Flora Tristan et George Sand, quant à elles, écrivent des relations qui deviendront des classiques : les Pérégrinations d’une paria (un voyage jusqu’à Lima au Pérou qui se termine en1835) pour la première et Un hiver à Majorque (fin 1838, avec ses enfants et Frédéric Chopin) pour la seconde. Flora Tristan qui dissimule son identité est sensible à la condition féminine des esclaves et de toutes les femmes soumises à des travaux harassants, aux religieuses qu’elle visite dans leurs couvents (interdits aux hommes). George Sand insiste sur la supériorité des femmes sur les hommes majorquins, fait tout pour paraître invisible dans la société majorquine.

George Sand, Espagne

« L’Espagne est une odieuse nation ! » (George Sand)

Parmi les rencontres du voyage, il y a celles des animaux, source d’étonnement, de pittoresque, de frayeur comme Baudelaire avait évoqué les « idoles à trompe » et les serpents qui « caressent les jongleurs »[4]. Que ce soit la description des lamas ou, horrifiée, d’une corrida dans les arènes de Lima ou celle des cochons et des singes majorquins, voire des calamars, tout porte à une interrogation éthique et mélancolique chez les deux voyageuses. Les animaux y sont dotés d’une conscience de la mort et apparaissent, finalement, comme les doubles et emblèmes des autochtones.

Pourtant, Christine Planté qui a comparé les deux aventurières ne veut pas extrapoler sur le féminin du voyage : Tristan universaliste et Sand attachée à l’affirmation des différences « manquent la médiation du féminin comme construction et le nécessaire détour par le regard des autres et son intériorisation ». Sand ne fait aucune place au préjugé du féminin alors qu’elle reste une femme dans le regard des autres. À ce titre, elle adopte un point de vue et des valeurs universels.


[1] S. Kord, Sich einen Namen machen. Anonymität und weibliche Autorschaft 1700-1900, Stuttgart/Weimar, Metzler, 1996

[2] F. Estelmann, S. Moussa et F. Wolfzettel, Voyageuses européennes au XIXe siècle. Identités, genres, codes, PUPS, 2012.

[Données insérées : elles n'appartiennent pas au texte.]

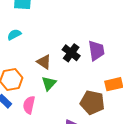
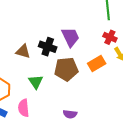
brown triangle: (44, 62) -> (23, 51), moved
brown pentagon: (92, 103) -> (66, 69), moved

[3] Lettres et journaliers, Actes Sud, 1987.

[4] « Le Voyage », Les Fleurs du mal.


Françoise Lapeyre, Le Roman des voyageuses françaises, Payot, 2016.

Frank Estelmann, Sabra Moussa, Friedrich Wolfzettel (dir.), Voyageuses européennes au XIXe siècle, 2012, PUPS.

Flora Tristan, Pérégrinations d’une paria, 2004 [1838], Actes Sud.